Notes on programming Pearl River (version 2nd) -- rotate an N-element vector to the left and I position (chapter 2)

Chapter 2 Aha! Algorithm

Chapter 2nd of programming Pearl River (version 2nd) gave three questions at the beginning. Question B is very interesting: rotating an N-yuan vector to the left to I position. For example, when n = 8 and I = 3, the vector abcdefgh is rotated to defghabc. Simple code uses an N-element intermediate vector to complete this work in n steps. Can you use only dozens of extra bytes of storage space, it is proportional to the time of N to complete vector rotation.

In fact, as mentioned in the question, if you do not consider space, this is a very simple problem. But can I solve this problem smartly when considering the space?

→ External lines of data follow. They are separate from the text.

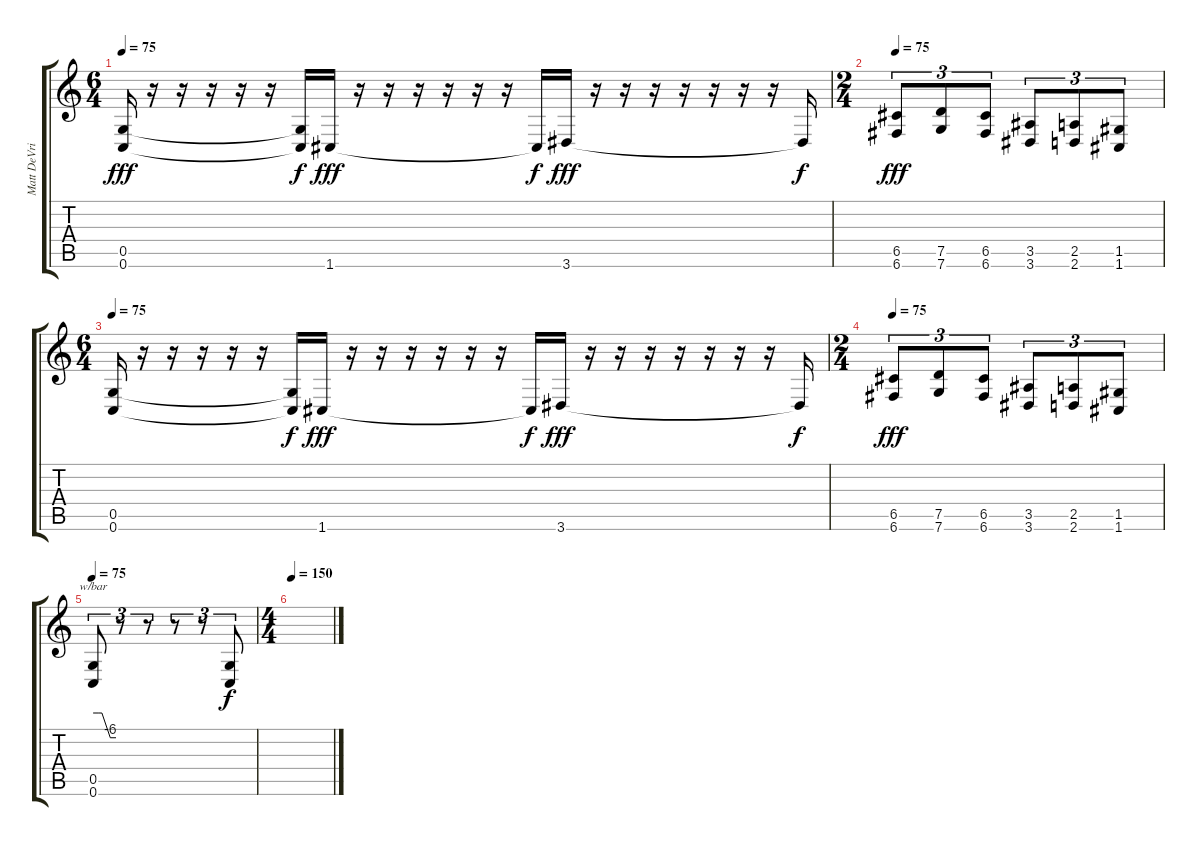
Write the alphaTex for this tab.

\track ("Matt DeVries" "Matt DeVri") {instrument distortionguitar}
\staff {score tabs}
\tuning (D4 A3 F3 C3 G2 C2) {hide}
\ts (6 4)
\tempo 75
\clef g2
\ks c
(0.5 0.6).16{dy fff} r.16 r.16 r.16 r.16 r.16 (0.5{t} 0.6{t}).16{dy f} 1.6.16{dy fff} r.16 r.16 r.16 r.16 r.16 r.16 1.6{t}.16{dy f} 3.6.16{dy fff} r.16 r.16 r.16 r.16 r.16 r.16 r.16 3.6{t}.16{dy f} |
\ts (2 4)
\tempo 75
(6.5 6.6).8{tu (3 2) dy fff} (7.5 7.6).8{tu (3 2)} (6.5 6.6).8{tu (3 2)} (3.5 3.6).8{tu (3 2)} (2.5 2.6).8{tu (3 2)} (1.5 1.6).8{tu (3 2)} |
\ts (6 4)
\tempo 75
(0.5 0.6).16 r.16 r.16 r.16 r.16 r.16 (0.5{t} 0.6{t}).16{dy f} 1.6.16{dy fff} r.16 r.16 r.16 r.16 r.16 r.16 1.6{t}.16{dy f} 3.6.16{dy fff} r.16 r.16 r.16 r.16 r.16 r.16 r.16 3.6{t}.16{dy f} |
\ts (2 4)
\tempo 75
(6.5 6.6).8{tu (3 2) dy fff} (7.5 7.6).8{tu (3 2)} (6.5 6.6).8{tu (3 2)} (3.5 3.6).8{tu (3 2)} (2.5 2.6).8{tu (3 2)} (1.5 1.6).8{tu (3 2)} |
\tempo 75
(0.5 0.6).8{tu (3 2) tbe (custom default 0 0 15 0 23 0 45 -24 60 -24)} r.8{tu (3 2)} r.8{tu (3 2)} r.8{tu (3 2)} r.8{tu (3 2)} (0.5{t} 0.6{t}).8{tu (3 2) dy f} |
\ts (4 4)
\tempo 150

The book provides two sophisticated methods:

1. Method of modulus replacement:

In fact, we know that there is a space-saving solution: each time you rotate a position to the left (the time is proportional to N), you need to rotate for a total of I times. This solution consumes too much running time. The method of Modulo replacement is to try to move each number at a time. The general idea is to evaluate the model of N using I as the divisor, traverse the vector and move it in place at a time. Take the following two examples:

Example array: {1, 2, 3, 4, 5, 6, 7, 8, 9, 10, 11, 12}

(1) n = 12 and I = 5:

(2) n = 12 and I = 3:

The above two figures show two different situations. The maximum common divisor of n = 12 and I = 5 in example (1) is 1, so the constant modulo can traverse the array without repeating; in Example (2), n = 12 and I = 3 have the maximum number of public approx. 3, so the three positions are moved to the same place, therefore, you need to move to the next position to evaluate the modulus three times in total:

// Calculate the approximate number of unsigned int gcd (unsigned int A, unsigned int B) {unsigned int temp; while (B! = 0) {temp = A % B; A = B; B = temp;} return a;} void modshift (INT array [], int N, int rotdist) {unsigned int GCD = gcd (n, rotdist); For (INT I = 0; I <GCD; I ++) {int temp = array [I]; int J = I; int K; while (1) {int K = J + rotdist; If (k> = N) {k-= N ;} if (k = I) {break;} array [J] = array [k]; j = K;} array [J] = temp ;}}

2. Methods of piecewise recursive switching:

In fact, the rotating vector x is the two blocks of the exchange vector AB to obtain Ba (A represents the first I element in X ). If a is shorter than B, B is divided into two segments B1 and B2, so that B2 has the same length as A, and then a and b2 are exchanged, that is, ab1b2, to obtain b2b1a, the position of a is already the final position. Now the problem is concentrated on the exchange of b2b1, and the original problem is returned. Recursion continues, and the length of B1 and B2 is equal. The Code is as follows:

//swapShift//swap x[a .. a+offset-1] and x[b .. b+offset-1]void swap(int array[], int a, int b, int offset){int temp;for (int i = 0; i < offset; i++){temp = array[a + i];array[a + i] = array[b + i];array[b + i] = temp;}}void swapShift(int *array, int n, int rotdist){int p = rotdist;int i = p;int j = n - p;while (i != j){if (i > j){swap(array, p - i, p, j);i -=j;}else{swap(array, p - i, p + j - i, i);j -= i;}}swap(array, p - i, p, i);}

3. Inverse Method (FLIP algorithm)

Using Vector principle: divide the X vector into two parts: AB, a is the first I element, B is the last n-I element, first obtain the inverse of a, get the a-1b, then calculate the inverse of B to obtain the a-1b-1, and then obtain the inverse of the whole (a-1b-1)-1 = BA.

The Code is as follows:

//Reversevoid reverse(int array[], int low, int high){int temp = 0;for(int i = low; i <= (high + low) / 2; i++){temp = array[i];array[i] = array[high - (i - low)];array[high - (i - low)] = temp;}}void reverseShift(int *array, int n, int rotdist){reverse(array, 0, rotdist - 1);reverse(array, rotdist, n - 1);reverse(array, 0, n - 1);}

The code of the flip algorithm is very short and easy to understand. In addition, you do not need to write functions for string inversion, which is efficient in both time and space.

Summary:

A simple question is that different methods can be found from different perspectives, mainly through divergent thinking and efficient and easy-to-understand methods.